Adelaide's public sector and growing tech precinct are midway through a concerted push to identify and remove duplicate digital images from government archives, commercial databases and urban planning systems — a problem that sounds mundane until you count the storage bills. Across South Australian government agencies alone, preliminary audits conducted through the Digital Transformation Agency's state-level partnership program identified redundant image files running into the hundreds of thousands across land title, infrastructure and health records systems, according to procurement documents published on the SA Government tenders portal in March 2026.

The timing matters. The city's rapid expansion as a defence and technology hub — driven by AUKUS submarine construction logistics, the Lot Fourteen space and innovation precinct on North Terrace, and a surge in interstate migrants pushing housing demand into suburbs like Mawson Lakes and Lightsview — has produced an explosion in digital asset creation. Planning approvals, satellite imagery for the Olympic Dam expansion corridor, and sensor data from the Osborne Naval Shipyard precinct are all generating image libraries at a pace that existing data governance frameworks were not built to handle.

What Adelaide Is Actually Doing

The State Records Office of South Australia, based on Leigh Street in the CBD, began a structured deduplication audit in late 2025 covering historical and contemporary scan repositories. The project runs alongside work by the Department for Infrastructure and Transport, which manages aerial and cadastral imagery for the greater Adelaide metropolitan area. Separate from government, Lot Fourteen tenants — including the Australian Space Agency and a cluster of sovereign capability startups — have been piloting AI-assisted deduplication tools as part of the precinct's broader data sovereignty framework, a condition attached to several federal grants under the National Reconstruction Fund.

The practical mechanics involve hashing algorithms that fingerprint each image file, flagging near-duplicates as well as exact copies. This matters because urban planning images, for instance, are routinely captured by multiple agencies on overlapping schedules. A single block in the Adelaide Park Lands may hold identical or near-identical aerial captures from the City of Adelaide council GIS team, the state planning department, and a private contractor, all sitting in separate systems and all attracting storage and licensing costs.

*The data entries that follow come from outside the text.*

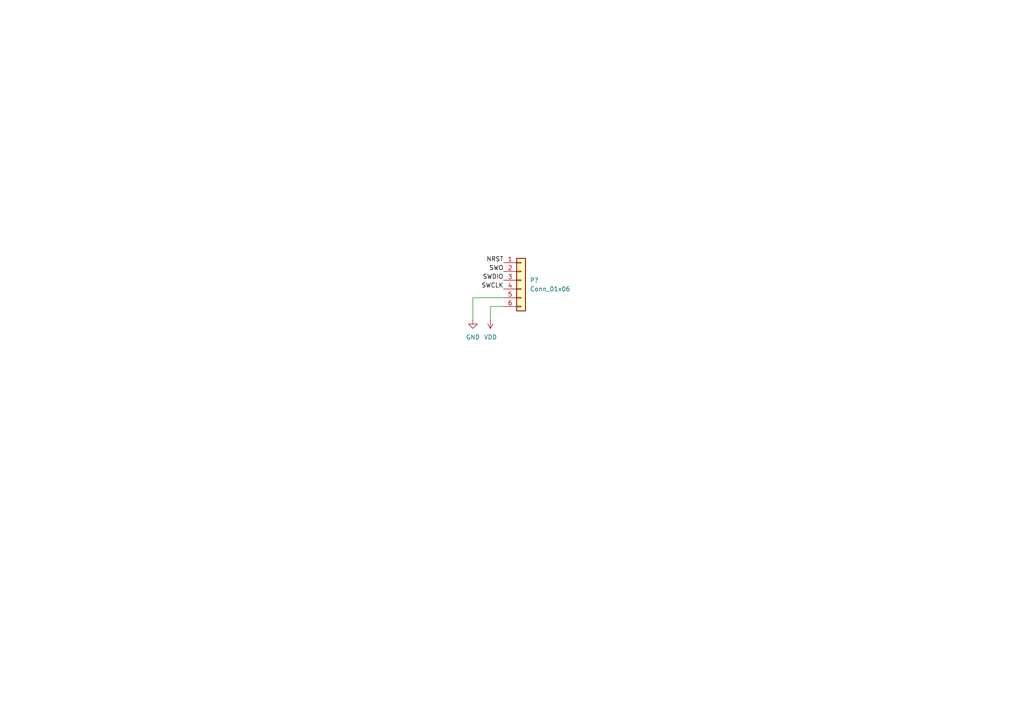
<source format=kicad_sch>
(kicad_sch (version 20211123) (generator eeschema)

  (uuid 60c40f31-c9d2-4d7b-801b-8fe3d793d68a)

  (paper "A4")

  


  (wire (pts (xy 137.16 86.36) (xy 146.05 86.36))
    (stroke (width 0) (type default) (color 0 0 0 0))
    (uuid 521c8239-615a-4e03-ab2a-2b191965fe1d)
  )
  (wire (pts (xy 142.24 88.9) (xy 146.05 88.9))
    (stroke (width 0) (type default) (color 0 0 0 0))
    (uuid 6e9bc1dc-13fd-422c-8bac-9c0d8fd96619)
  )
  (wire (pts (xy 137.16 92.71) (xy 137.16 86.36))
    (stroke (width 0) (type default) (color 0 0 0 0))
    (uuid d36745a2-1478-4d28-b37d-065accbc8156)
  )
  (wire (pts (xy 142.24 92.71) (xy 142.24 88.9))
    (stroke (width 0) (type default) (color 0 0 0 0))
    (uuid fdcb9762-6f6c-4de0-8426-d00d2acbd5e7)
  )

  (label "SWO" (at 146.05 78.74 180)
    (effects (font (size 1.27 1.27)) (justify right bottom))
    (uuid 4d7e9933-e2a5-468b-b057-c7f32a31586d)
  )
  (label "SWDIO" (at 146.05 81.28 180)
    (effects (font (size 1.27 1.27)) (justify right bottom))
    (uuid 5a3c3696-b949-46fc-a14d-cfb21a3c10fe)
  )
  (label "NRST" (at 146.05 76.2 180)
    (effects (font (size 1.27 1.27)) (justify right bottom))
    (uuid 6bb10518-20ee-425f-b642-6040be20362f)
  )
  (label "SWCLK" (at 146.05 83.82 180)
    (effects (font (size 1.27 1.27)) (justify right bottom))
    (uuid a4306b4e-d7d1-4490-91c9-78f92cc4d854)
  )

  (symbol (lib_id "power:GND") (at 137.16 92.71 0) (unit 1)
    (in_bom yes) (on_board yes) (fields_autoplaced)
    (uuid 4621041e-098e-4670-adb2-693cba6e351b)
    (property "Reference" "#PWR0110" (id 0) (at 137.16 99.06 0)
      (effects (font (size 1.27 1.27)) hide)
    )
    (property "Value" "GND" (id 1) (at 137.16 97.79 0))
    (property "Footprint" "" (id 2) (at 137.16 92.71 0)
      (effects (font (size 1.27 1.27)) hide)
    )
    (property "Datasheet" "" (id 3) (at 137.16 92.71 0)
      (effects (font (size 1.27 1.27)) hide)
    )
    (pin "1" (uuid bedecf34-0350-452d-a4b5-958df051e558))
  )

  (symbol (lib_id "power:VDD") (at 142.24 92.71 180) (unit 1)
    (in_bom yes) (on_board yes) (fields_autoplaced)
    (uuid a982a8e5-b858-4127-8b23-797c7698d08c)
    (property "Reference" "#PWR0109" (id 0) (at 142.24 88.9 0)
      (effects (font (size 1.27 1.27)) hide)
    )
    (property "Value" "VDD" (id 1) (at 142.24 97.79 0))
    (property "Footprint" "" (id 2) (at 142.24 92.71 0)
      (effects (font (size 1.27 1.27)) hide)
    )
    (property "Datasheet" "" (id 3) (at 142.24 92.71 0)
      (effects (font (size 1.27 1.27)) hide)
    )
    (pin "1" (uuid 3023bf86-ded7-41bc-8eb4-03fef12f3ba3))
  )

  (symbol (lib_id "conn_01x06:Conn_01x06") (at 151.13 81.28 0) (unit 1)
    (in_bom yes) (on_board yes) (fields_autoplaced)
    (uuid f07dc0ce-5428-47a8-a900-96e72f9302c0)
    (property "Reference" "P?" (id 0) (at 153.67 81.2799 0)
      (effects (font (size 1.27 1.27)) (justify left))
    )
    (property "Value" "Conn_01x06" (id 1) (at 153.67 83.8199 0)
      (effects (font (size 1.27 1.27)) (justify left))
    )
    (property "Footprint" "Connector_Molex:Molex_PicoBlade_53047-0610_1x06_P1.25mm_Vertical" (id 2) (at 151.13 81.28 0)
      (effects (font (size 1.27 1.27)) hide)
    )
    (property "Datasheet" "~" (id 3) (at 151.13 81.28 0)
      (effects (font (size 1.27 1.27)) hide)
    )
    (pin "1" (uuid 49804e94-dc9c-4d4f-9e1a-ee1e6ef38f03))
    (pin "2" (uuid b3f78517-4197-4803-8eb6-83f01297f5cd))
    (pin "3" (uuid 7bc6c713-fae4-4ec2-ace1-0c28e689da60))
    (pin "4" (uuid 16435a59-fb9e-4b70-b3a6-2aa20d7766ee))
    (pin "5" (uuid 9aa1a8a6-d857-4bd1-8cdc-b8d695fe2e2d))
    (pin "6" (uuid a09c2633-88a0-4a1f-b3cd-649f56e96cd7))
  )
)

</source>
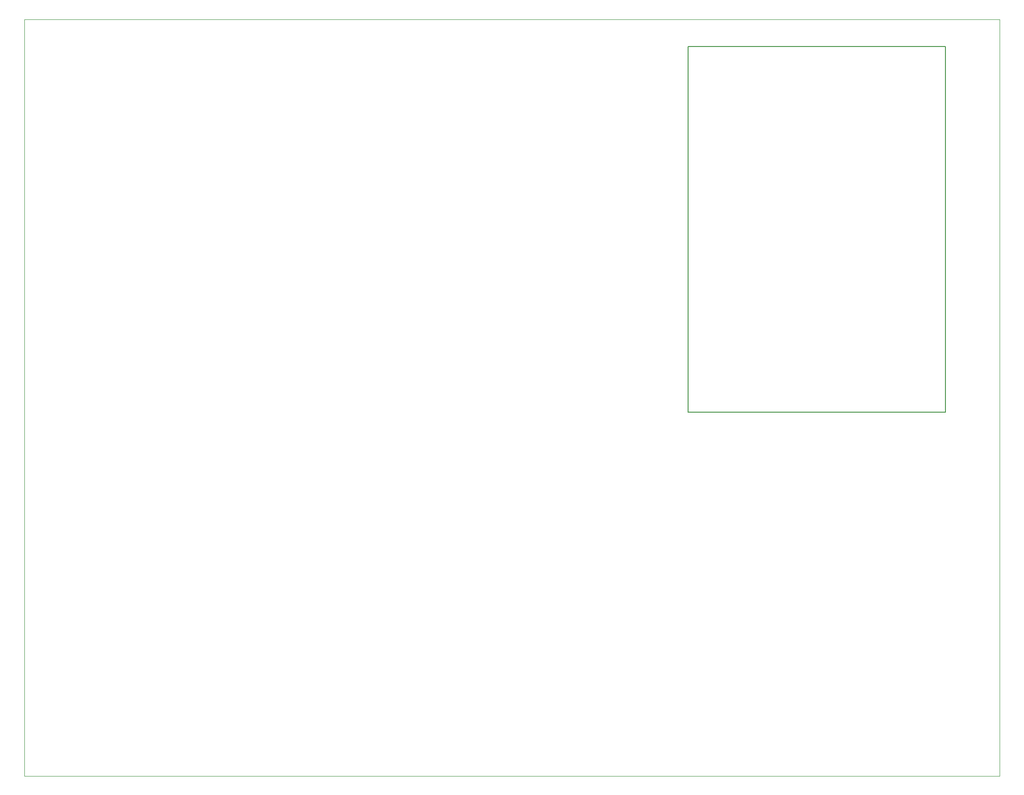
<source format=gko>
G04 Layer: BoardOutlineLayer*
G04 EasyEDA v6.5.39, 2024-01-11 07:40:14*
G04 9edf1a2602c54001b246f953eeb137ca,24315905b9734375b2ccc5c6aeea7757,10*
G04 Gerber Generator version 0.2*
G04 Scale: 100 percent, Rotated: No, Reflected: No *
G04 Dimensions in inches *
G04 leading zeros omitted , absolute positions ,3 integer and 6 decimal *
%FSLAX36Y36*%
%MOIN*%

%ADD10C,0.0020*%
%ADD11C,0.0050*%
D10*
X0Y2950000D02*
G01*
X0Y5587500D01*
X7200000Y5587500D01*
X0Y0D02*
G01*
X0Y2950000D01*
X7200000Y0D02*
G01*
X0Y0D01*
X7200000Y5586999D02*
G01*
X7200000Y0D01*
D11*
X4900000Y5387500D02*
G01*
X6800000Y5387500D01*
X6800000Y2687500D01*
X4900000Y2687500D01*
X4900000Y5387500D01*

%LPD*%
M02*

</source>
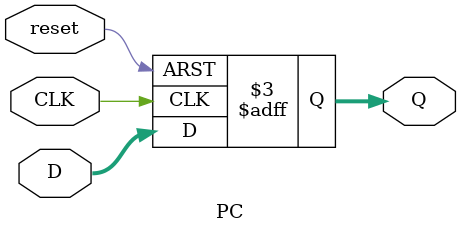
<source format=v>
`timescale 1ns / 1ps

module PC(
    input CLK,
	input reset,
	input [7:0] D,
	output reg [7:0] Q
	);
	
	initial Q = 0;
	
	always @(posedge CLK or posedge reset)
		begin
			if (reset)
				Q <= 0;
			else
				Q <= D;
		end

endmodule
</source>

How Adelaide Compares With Rotterdam, Montréal and Singapore

Globally, the cities that have moved furthest on this are those with centralised data infrastructure mandates. Singapore's Government Technology Agency — GovTech — made unified image deduplication a formal component of its Smart Nation initiative in 2023, consolidating urban sensor imagery across 16 agencies onto a single governed platform. Rotterdam, managing port and flood-infrastructure imagery across its Municipal Archive and the Port of Rotterdam Authority, adopted a federated deduplication protocol in 2024 that cut cloud storage expenditure by an amount the city government described publicly as significant enough to fund additional cycle infrastructure in the Charlois district. Montréal's Bureau du numérique reported in its 2025 annual disclosure that image redundancy across city department systems had been reduced by 34 per cent over 18 months following a mandatory deduplication policy introduced in January 2024.

Adelaide does not yet have an equivalent whole-of-government mandate. The audits underway at Leigh Street and through Lot Fourteen are agency-level initiatives, not a unified city or state directive. That gap puts South Australia behind the global leaders, though ahead of most comparable Australian cities. Brisbane and Perth have no publicly documented deduplication programs at the municipal level as of mid-2026, while Melbourne's City of Melbourne council confirmed in its 2025–26 budget papers that a digital asset governance review — which would encompass image deduplication — is still in scoping phase.

For businesses and residents, the implications are practical. Property developers lodging development applications with the City of Adelaide through PlanSA, the state's online planning portal, sometimes encounter delays traced to conflicting or duplicated site imagery in the assessment queue. The Department for Housing and Urban Development, which is processing applications at record volume given the interstate migration surge, flagged the issue in its internal service review published in April 2026.

The clearest near-term path for Adelaide involves formalising what is currently ad hoc. A state-level digital image governance policy — modelled loosely on Montréal's 2024 mandate — would give agencies a common standard and create accountability for progress. Whether SA's Digital Transformation Agency moves in that direction before the next state budget cycle, due in mid-2027, will determine whether Adelaide closes the gap on Singapore and Rotterdam or watches it widen.